You ended this. I will never forget the night you betrayed me, no matter how hard I try to shut the memory out. I'm not talking about when our on-screen friendship ended, oh no. No, what I'm referring to is much worse, and I still cannot believe that you made me look and feel like a complete jackass. There's a code, things you do and don't do to a friend, and you crossed the line. How could you sleep with my girlfriend? You knew that Tiffany and I had been together for over five years, and yeah, we were having problems, but we were working them out. Why the hell would you stab me in the back like that? Did you think I wouldn't find out? That one of the other guys wouldn't tell me? According to them, you didn't exactly try to hide your betrayal. I was totally oblivious to what you were doing until that night.

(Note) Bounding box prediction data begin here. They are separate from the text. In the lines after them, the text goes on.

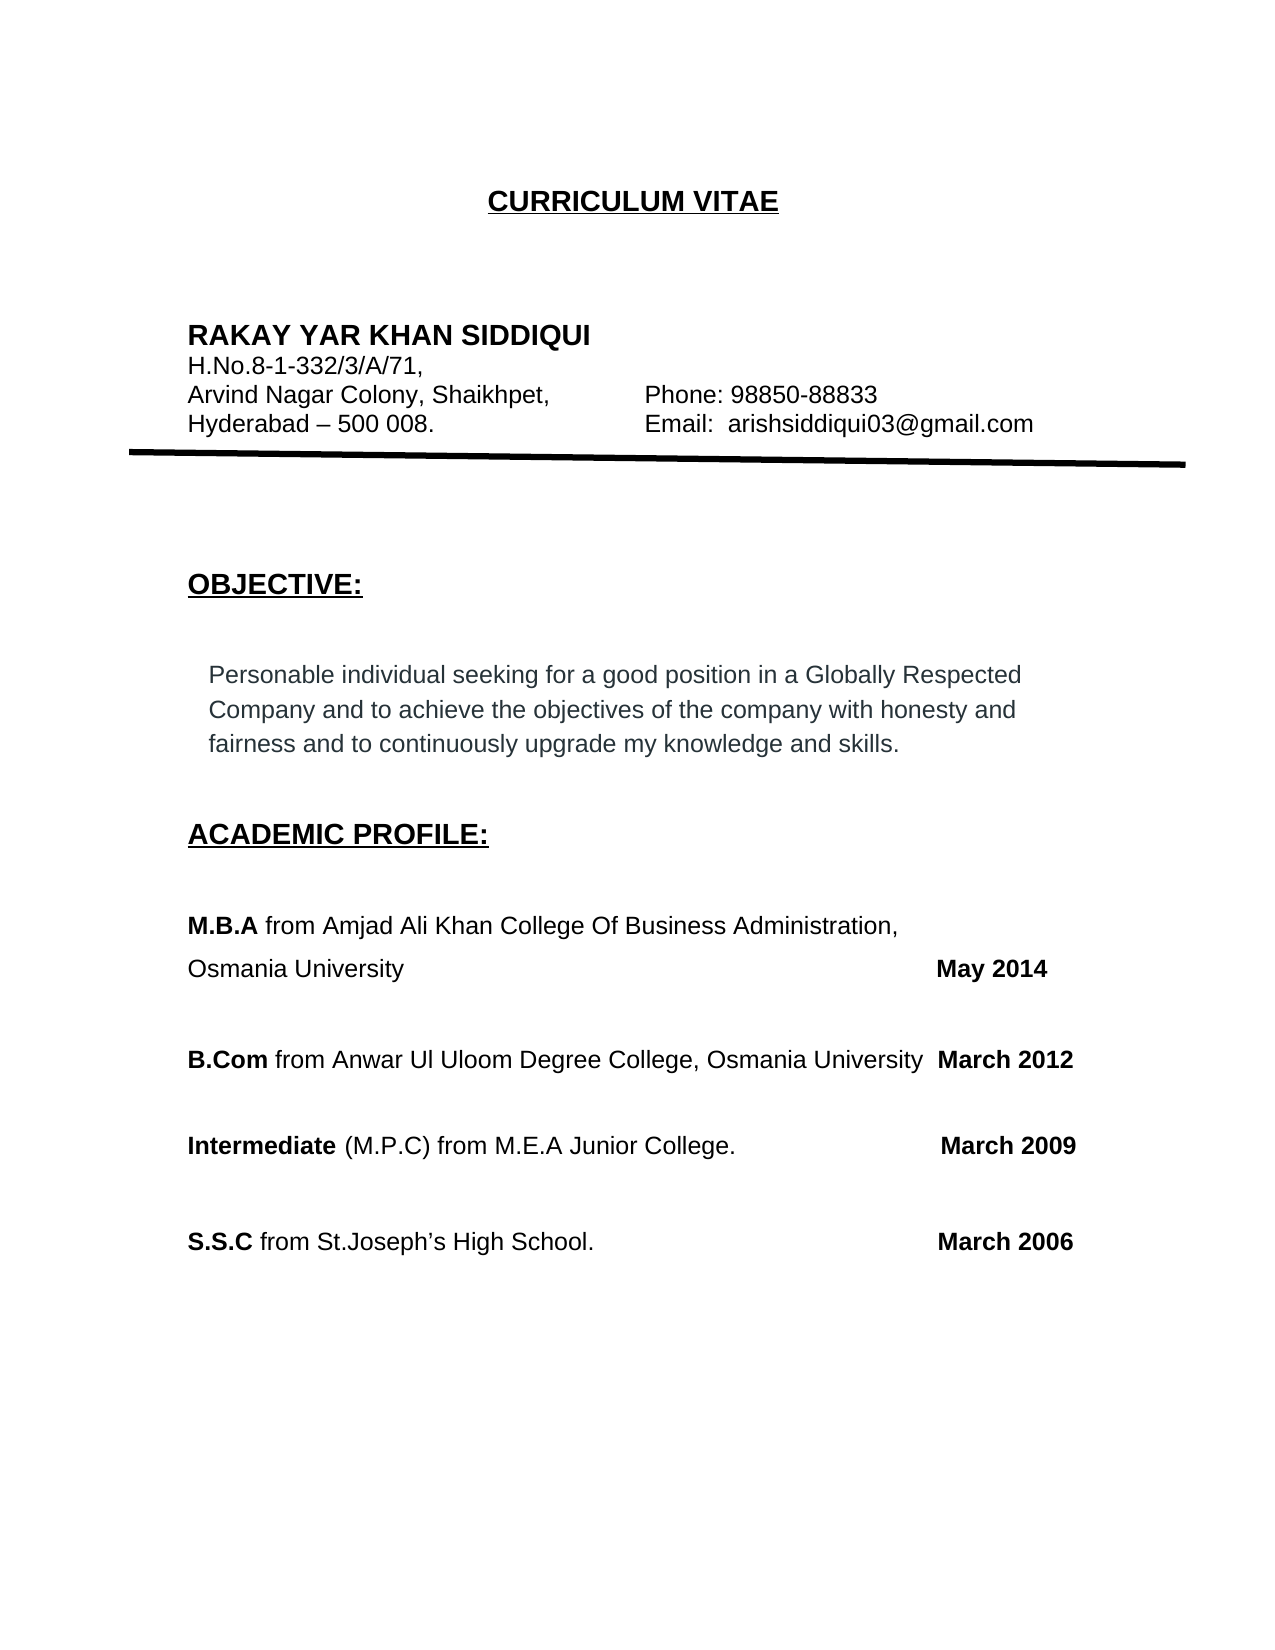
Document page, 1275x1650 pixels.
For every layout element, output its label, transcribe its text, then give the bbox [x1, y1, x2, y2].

text S.S.C from St.Joseph’s High School. March 2006 [187, 1227, 1087, 1256]
text M.B.A from Amjad Ali Khan College Of Business Administration, [187, 911, 1087, 939]
text Arvind Nagar Colony, Shaikhpet, Phone: 98850-88833 [187, 380, 1087, 409]
text ACADEMIC PROFILE: [187, 817, 1087, 851]
text B.Com from Anwar Ul Uloom Degree College, Osmania University March 2012 [187, 1045, 1087, 1074]
text OBJECTIVE: [187, 567, 1087, 600]
text H.No.8-1-332/3/A/71, [187, 351, 1087, 380]
text Personable individual seeking for a good position in a Globally Respected Company and to achieve the objectives of the company with honesty and fairness and to continuously upgrade my knowledge and skills. [208, 660, 1073, 758]
text Intermediate (M.P.C) from M.E.A Junior College. March 2009 [187, 1131, 1087, 1160]
text Osmania University May 2014 [187, 954, 1087, 983]
text Hyderabad – 500 008. Email: arishsiddiqui03@gmail.com [187, 409, 1087, 437]
title CURRICULUM VITAE [412, 183, 1087, 217]
subtitle RAKAY YAR KHAN SIDDIQUI [187, 318, 1087, 351]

The first cut is the deepest. I only wish that I could have found out about what you did to me through someone else. Do you know what it's like to walk in on your best friend and your girlfriend, caught up in the throes of passion and completely oblivious to anything else? Well, let me just tell you: it sucks. That's an understatement, really. It burns. I'll always remember the
stabbing, fiery anger that I felt when I saw the two of you that night. I was so stunned at first that all I could do was stand there and watch as you took my girlfriend right in front of my eyes. I wanted to kill you right then, and given my state of mind at that moment, I'm surprised that I didn't. After the anger finally subsided, the worst kind of pain set in: hurt. And not just the kind of hurt you feel when something bad happens to you, either. This was a special kind of hurt that comes from the betrayal of a person close enough to be your brother. What the hell, man? Why?
The dream is dead. I don't think I will ever be able to forgive you. I don't even want to talk to you. God knows you've tried to contact me, though. You've left me voice mails, text messages, e-mails, everything. I guess you think that I've gotten over it by now. But I haven't. I've moved on, but I haven't forgiven or forgotten. As soon as the whole fiasco was over, I immediately headed home to Tampa and started moving my stuff out of the house we were sharing. I didn't want to be anywhere near you—it would have been a constant reminder of that night. You were my best friend, my brother, my confidant and my partner in crime. We were "The Dream Team." But I guess now the dream is dead, huh?